Assuming that at least some on the panel wished the worst for a guy who scorned and mocked them at trial, this result tells Moussaoui that jurors believed in the end that that he is most appropriately dispatched to a prison cell at the Supermax facility in Florence, Colo., where he will remain in solitary confinement 23 hours a day. It tells him that some jurors didn't want to raise his stature in the creepy world of terrorism to a level it never came closing to reaching before the 9/11 attacks.
It reminds us all that he never pulled a trigger, never got onto a plane on 9/11, never talked to a single one of the real hijackers once they all came to America, never learned how to fly, and never did anything to effectuate his own plan to fly into anything, much less the White House.
The verdict tells the government that it must bear, and does bear, no small degree of culpability for failing to stop the terror attacks. It tells the government that it ought to come back to court with a capital case if and only if it gets bin Laden, or is ready to finally turn over for trial the real 9/11 plotters, Mohammed and Binalshibh, from whatever hellhole they now reside. It tells our leader that we, the people, could see through the hype and the spin that our government sought to sell us; that we are smarter than all that.
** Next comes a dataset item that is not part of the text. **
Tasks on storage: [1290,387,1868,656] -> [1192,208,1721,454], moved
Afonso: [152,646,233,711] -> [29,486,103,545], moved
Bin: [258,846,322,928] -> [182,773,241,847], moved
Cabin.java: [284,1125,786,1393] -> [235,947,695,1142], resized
So now, finally, this mess of a case ends. It ends in Alexandria, Va., instead of in the federal death chamber in Terre Haute, Ind. It ends with few being able to proclaim "closure," the word that means so many different things to so many different people that it really means nothing at all.
It ends with prosecutors losing the trial of their lifetimes, defense attorneys losing a client they probably wish they never had, the government losing a case it desperately wanted to win, and the judge losing from her courtroom and her docket a cast of characters and issues that caused her one headache after another for nearly four-and-a-half years.
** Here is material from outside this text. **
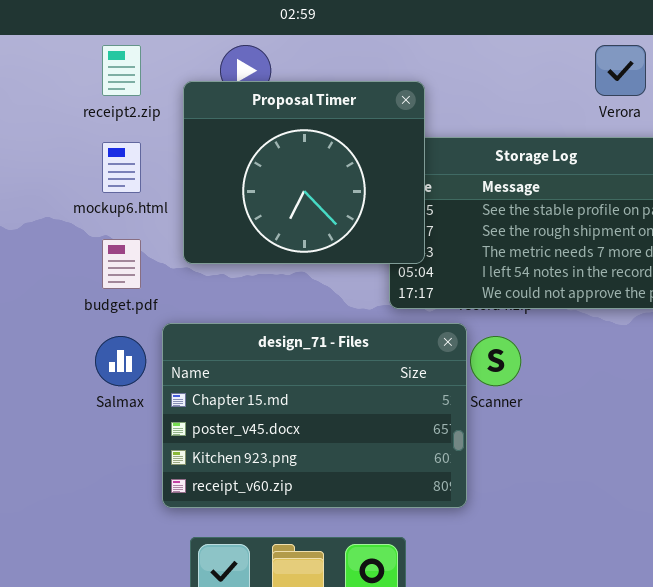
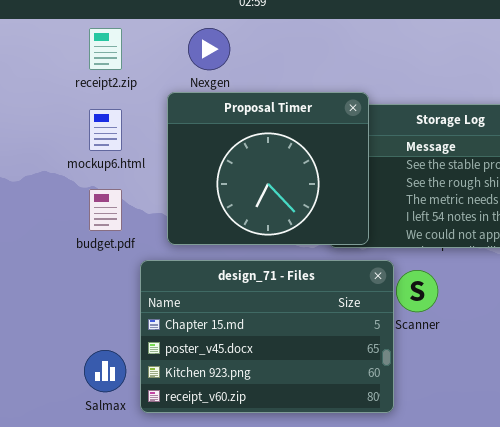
Proposal Timer: [183,81,425,264] -> [167,92,369,245], moved
Salmax: [95,336,146,386] -> [84,350,126,392], moved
And now, Moussaoui heads off to spend the rest of his miserable days in prison with rogues like the Unabomber, Theodore Kaczynski, and Terry Nichols, the Oklahoma City bombing conspirator, and Ramzi Yousef, who masterminded the first attack on the World Trade Center, and Sheikh Omar Abdel Rahman, the blind cleric also involved in that 1993 attack on the Twin Towers.
In fact, Moussaoui for a while during one of his more pungent lies claimed that he was training to hijack a plane so he could rescue Rahman. Perhaps they can briefly chat about that now that they both have been dispatched, once, finally, and forever, to the landfill of history.